Wednesday, September 30, 2009

Museum Muse

I was glancing around the house the other day, trying to figure out which pile of debris to start clearing, when I just gave up and laid down on the couch. The debris was not yet at a level to set off my personal Disgust Alarm, which precedes a frenzied bellowing and cleaning period which appears to the untrained eye like the Tasmanian Devil of cartoon fame.

In Relax Mode I began to day dream about what it would sound like if a tour group came through the house right then. I set up the rope barriers and assumed my position...

“Ladies and gentlemen this is a working home so please do not touch the exhibits…”


“In the entry way here you will notice the scattered shoes, scarves, handbags, craft papers, hoodies, school lunches, binders and dog hair that is common to this type of human settlement.”


“As we move into the main living area please stay behind the ropes and don’t touch the scratching gentleman! Yes, this is normal behaviour for this species. The male of the house usually sits in this large reclining chair and proceeds to emit various sounds and gases, and also engages in grooming behaviour such as scratching himself like he is looking diligently for nits. Notice how the woman of the house rolls her eyes at this frequent phenomenon.”


"Now here is something interesting…see how the floor has been cleaned in anticipation of our arrival? This is known as Visitor Panic. You’ll see evidence of this in bathrooms and bedrooms as well. You can observe that the floor has only been mopped in the areas that reflect the light from the windows. Over here in the corner you can tell the floor hasn’t been touched in several years, if ever. Since the male of the house is usually placed in charge of these chores, you can draw your own conclusions.”


"Stay together people! We are moving through the kitchen now. Notice the collection of papers and debris on any horizontal surface. Most families of this type need a dump truck once per year to clear out the school crafts and projects that accumulate in these regions. Why yes, the smell of Elmers glue and macaroni is rather pungent isn't it? Let's move along..."


"Upstairs we have the master bedroom, or as the gentleman of the house quaintly refers to it, the 'Fornicatorium.'

What a charmer he is.

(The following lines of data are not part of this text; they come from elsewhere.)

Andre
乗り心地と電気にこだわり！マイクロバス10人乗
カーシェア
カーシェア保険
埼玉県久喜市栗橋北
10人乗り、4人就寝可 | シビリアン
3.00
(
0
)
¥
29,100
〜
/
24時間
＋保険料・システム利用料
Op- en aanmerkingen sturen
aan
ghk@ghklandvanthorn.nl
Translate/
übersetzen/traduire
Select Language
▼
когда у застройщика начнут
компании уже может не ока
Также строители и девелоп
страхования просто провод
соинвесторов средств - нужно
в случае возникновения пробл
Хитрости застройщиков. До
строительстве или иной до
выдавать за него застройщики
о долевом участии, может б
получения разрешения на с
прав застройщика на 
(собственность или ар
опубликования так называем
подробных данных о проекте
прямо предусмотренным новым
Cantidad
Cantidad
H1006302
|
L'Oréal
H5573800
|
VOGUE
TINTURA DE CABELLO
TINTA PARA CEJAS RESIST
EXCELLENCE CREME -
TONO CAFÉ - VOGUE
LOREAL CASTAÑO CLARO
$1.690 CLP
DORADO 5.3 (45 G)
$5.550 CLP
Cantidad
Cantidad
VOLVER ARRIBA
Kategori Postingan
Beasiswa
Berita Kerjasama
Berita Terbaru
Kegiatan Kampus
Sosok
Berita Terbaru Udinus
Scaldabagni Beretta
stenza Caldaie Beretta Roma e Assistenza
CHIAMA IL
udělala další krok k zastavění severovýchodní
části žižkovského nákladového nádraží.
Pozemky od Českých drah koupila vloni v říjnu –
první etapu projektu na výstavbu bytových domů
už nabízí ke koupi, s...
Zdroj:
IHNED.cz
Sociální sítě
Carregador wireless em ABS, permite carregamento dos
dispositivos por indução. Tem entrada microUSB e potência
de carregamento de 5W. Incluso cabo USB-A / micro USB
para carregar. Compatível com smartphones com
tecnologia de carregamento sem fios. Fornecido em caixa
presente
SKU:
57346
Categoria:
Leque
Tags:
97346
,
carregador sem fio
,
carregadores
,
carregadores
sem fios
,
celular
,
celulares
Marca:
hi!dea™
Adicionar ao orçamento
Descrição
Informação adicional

Note how the wife has carefully made the bed and tidied up, while the husband has obviously taken a nap on top of the covers and messed things up again. Yes ma'am - you can tell it was him because of the drool there on the pillow shams - very good eye for detail you have!"


"I'm sorry - we cannot access the childrens bathroom at the moment since it has been declared a toxic hazard area by the municipal authorities, so just take a quick look at the childrens bedrooms as we head for the stairs.

Do be careful and don't step on a OUCH! Hot Wheel car...they do smart when you do that.


TO BE CONTINUED OR FINISHED LATER - I HAVE TO GET THE KIDS UP AND OFF TO SCHOOL!!!

1 comment:

Susan said...

Ah hahahahahaha I really liked that one and I know it's all true.